The Django admin bypasses your custom managers. Add organization filtering:

# {project_slug}/organizations/admin.py
from django.contrib import admin

from {project_slug}.organizations.models import Organization, OrganizationMember


@admin.register(Organization)
class OrganizationAdmin(admin.ModelAdmin):
    list_display = ["name", "slug", "is_active", "created_at"]
    search_fields = ["name", "slug"]
    list_filter = ["is_active"]


@admin.register(OrganizationMember)
class OrganizationMemberAdmin(admin.ModelAdmin):
    list_display = ["user", "organization", "role", "joined_at"]
    list_filter = ["role", "organization"]


class TenantModelAdmin(admin.ModelAdmin):
    """Base admin for tenant-scoped models."""

    def get_queryset(self, request):
        qs = super().get_queryset(request)
        # Superusers see all; others see only their orgs
        if request.user.is_superuser:
            return qs
        user_orgs = request.user.organization_memberships.values_list(
            "organization_id", flat=True
        )
        return qs.filter(organization_id__in=user_orgs)

Summary

  1. Organizations as Tenants: The Organization model represents tenants; OrganizationMember links users with roles via a many-to-many relationship.

  2. TenantModel Base Class: Inherit from TenantModel for all organization-scoped models to ensure consistent foreign key patterns and indexing.

  3. Middleware for Context: OrganizationMiddleware attaches request.organization based on HTTP headers, session, or default membership.

  4. Always Filter Queries: Use TenantManager.for_request() or for_organization() to ensure queries are scoped.
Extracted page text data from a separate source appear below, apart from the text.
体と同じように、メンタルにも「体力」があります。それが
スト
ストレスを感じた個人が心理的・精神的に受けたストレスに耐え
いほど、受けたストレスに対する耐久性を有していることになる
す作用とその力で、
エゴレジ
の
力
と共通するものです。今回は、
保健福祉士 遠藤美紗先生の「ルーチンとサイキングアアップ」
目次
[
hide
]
Never use .all() on tenant models.

  5. Deployment Modes: Environment variable DEPLOYMENT_MODE switches between shared SaaS (multiple orgs) and dedicated (single org) deployments.

  6. Domain Events: Publish OrganizationCreatedEvent, UserJoinedOrganizationEvent to decouple organization lifecycle from other modules.

  7. Test Isolation: Write explicit tests verifying that data from one organization is never visible to another.

  8. Defense in Depth: Combine queryset filtering with object-level permission checks, especially for update and delete operations.